Despite agreement on the Principle of Consent, the continuing uncertainty over the constitutional status of Northern Ireland provides a further source of polarisation and instability. The longer this issue is view in zero-sum terms, the longer voters will be deterred from moving away from tribal camps lest their aspirations are undermined. The way out of this dilemma is to develop the identity of Northern Ireland as a region within a decentralising British Isles, and emerging federal Europe.
Since the Agreement, there has clearly been an increase in tactical voting. There is a perception that moderate Unionism and moderate Nationalism must be protected at all costs to preserve the integrity of the peace process by fending off the extremes. Parties are looking over their shoulders rather than looking forward. People are voting to avoid their worst fears rather than to realise their best hopes.
This dangerous short-termism merely serves to entrench the traditional tribal nature of local politics at the expense of the long-term future development towards pluralism. It reached ridiculous proportions in the South Antrim by-election when sections of the media argued that people had to vote for an anti-Agreement Ulster Unionist in order to save the Agreement!
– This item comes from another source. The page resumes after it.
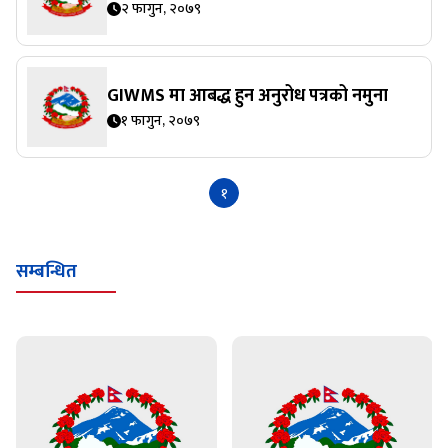
२ फागुन, २०७९
GIWMS मा आबद्ध हुन अनुरोध पत्रको नमुना
१ फागुन, २०७९
१
सम्बन्धित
In the peace process, most attention has fallen upon those parties that pose the greatest obstacles to the implementation of the Agreement, and who are courted by peacemakers in order to achieve progress. This increases their status as players and the defenders of particular interests at the expense of those parties that have consistently and faithfully sought to achieve the full implementation.
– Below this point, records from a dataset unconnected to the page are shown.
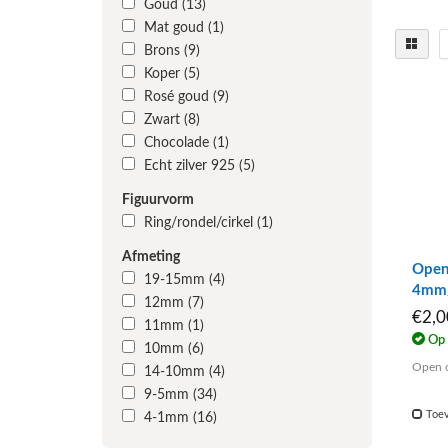
Goud
(13)
Mat goud
(1)
Brons
(9)
Koper
(5)
Rosé goud
(9)
Zwart
(8)
Chocolade
(1)
Echt zilver 925
(5)
Figuurvorm
Ring/rondel/cirkel
(1)
Afmeting
Open 
19-15mm
(4)
4mm
12mm
(7)
€2,
11mm
(1)
Op 
10mm
(6)
Open o
14-10mm
(4)
9-5mm
(34)
Toev
4-1mm
(16)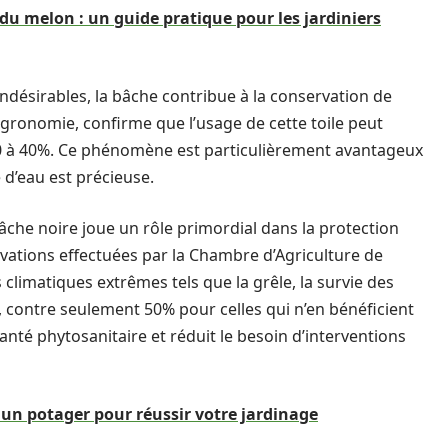
 du melon : un guide pratique pour les jardiniers
indésirables, la bâche contribue à la conservation de
agronomie, confirme que l’usage de cette toile peut
e 30 à 40%. Ce phénomène est particulièrement avantageux
 d’eau est précieuse.
che noire joue un rôle primordial dans la protection
vations effectuées par la Chambre d’Agriculture de
limatiques extrêmes tels que la grêle, la survie des
, contre seulement 50% pour celles qui n’en bénéficient
santé phytosanitaire et réduit le besoin d’interventions
n potager pour réussir votre jardinage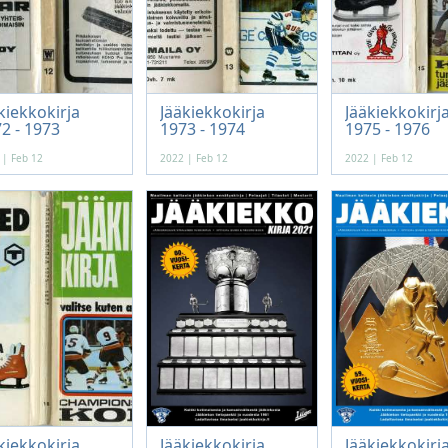
kiekkokirja
Jääkiekkokirja
Jääkiekkokirj
2 - 1973
1973 - 1974
1975 - 1976
 | Feb 12
2022 | Feb 12
2022 | Feb 12
kiekkokirja
Jääkiekkokirja
Jääkiekkokirj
This focus on the extremes is bringing about its own electoral threat. In the February 1974 General Election, the narrow victory of extreme Unionism was instrumental in destroying the Sunningdale Executive. Today, both the DUP and Sinn Fein seem poised to make gains at the expense of the broad centre ground. Such a result would not have a positive effect upon the peace process.
This problem is not helped by disunity and lack of cohesion within pro-Agreement parties. However, it is magnified by the growing disillusionment with politics among large sections of the population of Northern Ireland.
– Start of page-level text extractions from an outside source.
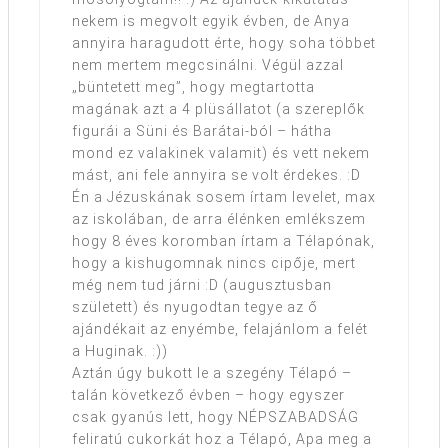
nekem is megvolt egyik évben, de Anya
annyira haragudott érte, hogy soha többet
nem mertem megcsinálni. Végül azzal
„büntetett meg”, hogy megtartotta
magának azt a 4 plüsállatot (a szereplők
figurái a Süni és Barátai-ból – hátha
mond ez valakinek valamit) és vett nekem
mást, ani fele annyira se volt érdekes. :D
Én a Jézuskának sosem írtam levelet, max
az iskolában, de arra élénken emlékszem
hogy 8 éves koromban írtam a Télapónak,
hogy a kishugomnak nincs cipője, mert
még nem tud járni :D (augusztusban
született) és nyugodtan tegye az ő
ajándékait az enyémbe, felajánlom a felét
a Huginak. :))
Aztán úgy bukott le a szegény Télapó –
talán következő évben – hogy egyszer
csak gyanús lett, hogy NÉPSZABADSÁG
feliratú cukorkát hoz a Télapó, Apa meg a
There have always been a significant number of people who have been essentially non-sectarian in outlook, but who have been alienated by the tribalism and squabbling of local politics.
Such people have largely abstained from voting, but came out in droves in 1998 to vote ‘Yes’. There is a major challenge to motivate these people and equally a responsibility upon them to vote to defend their Agreement.
These are the threats being faced by the centre ground today. The nature and strength of the divisions within Northern Ireland today are such that unless they are reduced through movement towards a shared society, they will pose a long-term threat to the survival of the Agreement.
The Agreement is built on fragile foundations. It is not enough for peace and stability to be delivered through skilful conflict management from, at best, moderate unionists and moderate nationalists. We need more – we need a strong and vibrant cross-community politics in Northern Ireland.
The challenge for Alliance is to redefine its purpose and message to address this new situation, and to be radical. We are articulating a vision of a shared, non-sectarian society, and a united but diverse community. Every opportunity should be taken to develop integrated facilities, and to promote better community relations. Sectarianism and other forms of intolerance, such as we are witnessing in Larne and other towns on an almost daily basis, should be tackled head-on.
I believe that there is substantial support for a different type of Northern Ireland. However, it cannot be delivered through traditional sectional politics.